Answer these questions about the meeting notes:
(a) Who attended?
(b) In which journal and year did the yeast paper appear?
(c) In what kind of modeling are the classes used?

Passage shown:
● ● ● ● ●
Attendance: Ranjit Randhawa, Dr Ramakrishnan, Xiaofeng Bao.
Yeast paper we discussed:
- Kellis M, Patterson N, Endrizzi M, Birren B, Lander ES.
Sequencing and comparison of yeast species to identify genes and regulatory elements.
Nature. 2003 May 15;423(6937):233-4.
Given a bunch of genes look upstream.
- This needs some formalization
- Algorithm to do this must know full sequence
- Algorithm to do this must know TATA box
- Algorithm to do this must know different motifs
- We want to know level of covariance structure
- Need to classify blocks of nucleotides into classs
Signal of classes:
- TATA box
- Motif 1 (M1)
- Motif 2 (M2)
- Motif 3 (M3)
- Note, not all have to be present in all genes
These are the classes used in Gaussian Process (GP) modelling.
We need to know nucleotide and class information.
How will this be used?
● ● ● ● ●
Available data:

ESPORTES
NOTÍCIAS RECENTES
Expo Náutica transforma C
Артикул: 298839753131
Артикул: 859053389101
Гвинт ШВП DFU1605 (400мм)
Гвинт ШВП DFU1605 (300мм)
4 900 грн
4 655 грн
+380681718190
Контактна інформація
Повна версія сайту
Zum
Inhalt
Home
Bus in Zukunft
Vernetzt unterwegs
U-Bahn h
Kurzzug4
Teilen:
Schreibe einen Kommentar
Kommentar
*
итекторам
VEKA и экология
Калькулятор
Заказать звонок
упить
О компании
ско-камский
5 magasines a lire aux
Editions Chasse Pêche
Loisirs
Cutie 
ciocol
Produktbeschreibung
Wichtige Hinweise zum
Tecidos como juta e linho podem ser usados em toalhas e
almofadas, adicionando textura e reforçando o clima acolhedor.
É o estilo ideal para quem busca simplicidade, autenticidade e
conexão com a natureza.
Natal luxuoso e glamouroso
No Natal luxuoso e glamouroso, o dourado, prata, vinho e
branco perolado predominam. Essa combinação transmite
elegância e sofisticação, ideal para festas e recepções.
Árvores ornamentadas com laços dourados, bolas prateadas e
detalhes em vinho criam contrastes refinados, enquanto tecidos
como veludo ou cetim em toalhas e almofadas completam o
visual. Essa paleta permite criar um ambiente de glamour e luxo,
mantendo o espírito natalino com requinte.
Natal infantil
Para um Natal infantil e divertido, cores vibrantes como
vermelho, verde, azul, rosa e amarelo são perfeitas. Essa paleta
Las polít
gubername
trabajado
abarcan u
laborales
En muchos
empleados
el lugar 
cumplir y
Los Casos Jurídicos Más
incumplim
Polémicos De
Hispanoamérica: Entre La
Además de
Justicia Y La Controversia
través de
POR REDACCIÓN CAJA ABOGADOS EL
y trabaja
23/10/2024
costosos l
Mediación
● ● ● ● ●
Answer:
(a) Ranjit Randhawa, Dr Ramakrishnan, and Xiaofeng Bao
(b) Nature, 2003
(c) Gaussian Process (GP) modeling